In early Buddhism, there is more or less a linear progression of buddhas over time. So the next buddha to arise after Gautama Buddha will be Maitreya Buddha, in the distant future.
Otherwise, you may be thinking of the mythical account of the brahmin ascetic Sumedha, AKA Megha, who lived in the distant past and aspired to become a buddha. He received a prediction of future buddhahood from Dipamkara Buddha. He then became the bodhisattva, and after many lifetimes was reborn as Gautama, becoming our Buddha. That is the beginning of the story of the Buddha.
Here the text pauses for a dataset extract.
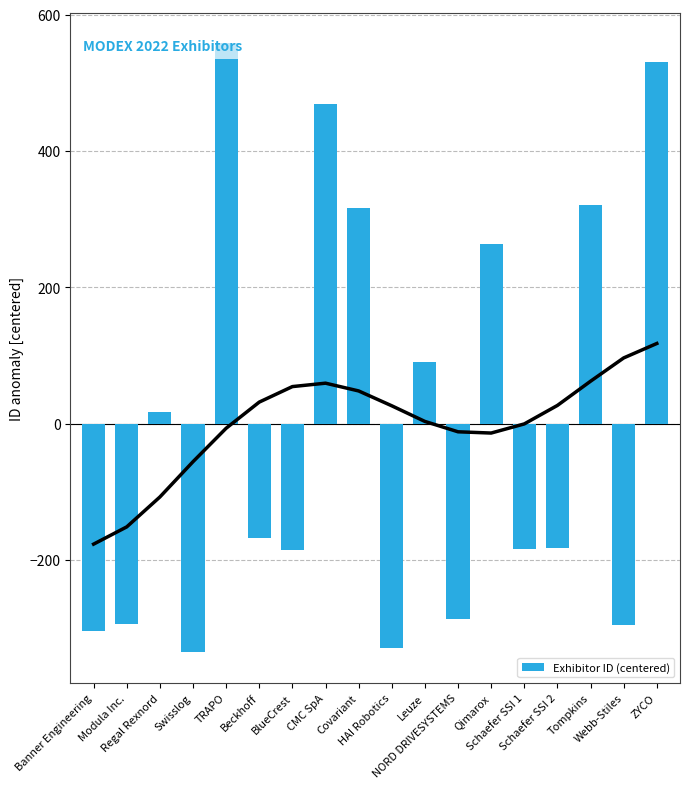

List the labels in order of value, largest first.

TRAPO, ZYCO, CMC SpA, Tompkins, Covariant, Qimarox, Leuze, Regal Rexnord, Beckhoff, Schaefer SSI 2, Schaefer SSI 1, BlueCrest, NORD DRIVESYSTEMS, Modula Inc., Webb-Stiles, Banner Engineering, HAI Robotics, Swisslog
Sumedha is usually depicted dressed as an ascetic with long matted hair (dreadlocks).
The story of Sumedha meeting Dipamkara Buddha and receiving the prediction of Bodhi is popularly referenced in the Vajracchedika Prajnaparamita Sutra (Diamond Sutra), which is a later Mahayana text. It refers to a few of the better-known Jatakas in illustrating some points. Namely, the one about Sumedha and Dipamkara, and the one about the bodhisattva as the sage Ksantivadin (who gets hacked limb from limb). Some early Mahayana sutras have occasional references to the Jatakas. The presumption was that listeners knew the stories about the past lives of the Buddha.
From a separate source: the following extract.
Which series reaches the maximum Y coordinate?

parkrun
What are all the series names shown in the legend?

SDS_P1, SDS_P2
Early materials have few references to buddhas of the past. The oldest references to a list of past buddhas seems to be seven buddhas. They were then increased to over 20, and up from there… The largest number of buddhas of the past is held by the legendary biography of the Buddha, the Mahavastu, which refers to over 330 million buddhas of the past. Richard Salomon gave a talk about this topic with reference to the Gandharan Buddhist texts.
As for other people aspiring to become buddhas, but not in the same line as Gautama, Maitreya, etc., that comes in a few hundred years after the time of the Buddha. The Mahasamghika groups specifically held the tenet that there may be buddhas in the ten directions (i.e. four cardinal directions, zenith and nadir, and the four intermediary directions). In other words, other buddhas presiding over other buddha world-realms. This leads to the Mahayana cosmology that includes not only a vast timeline, but also a multiplicity of world systems.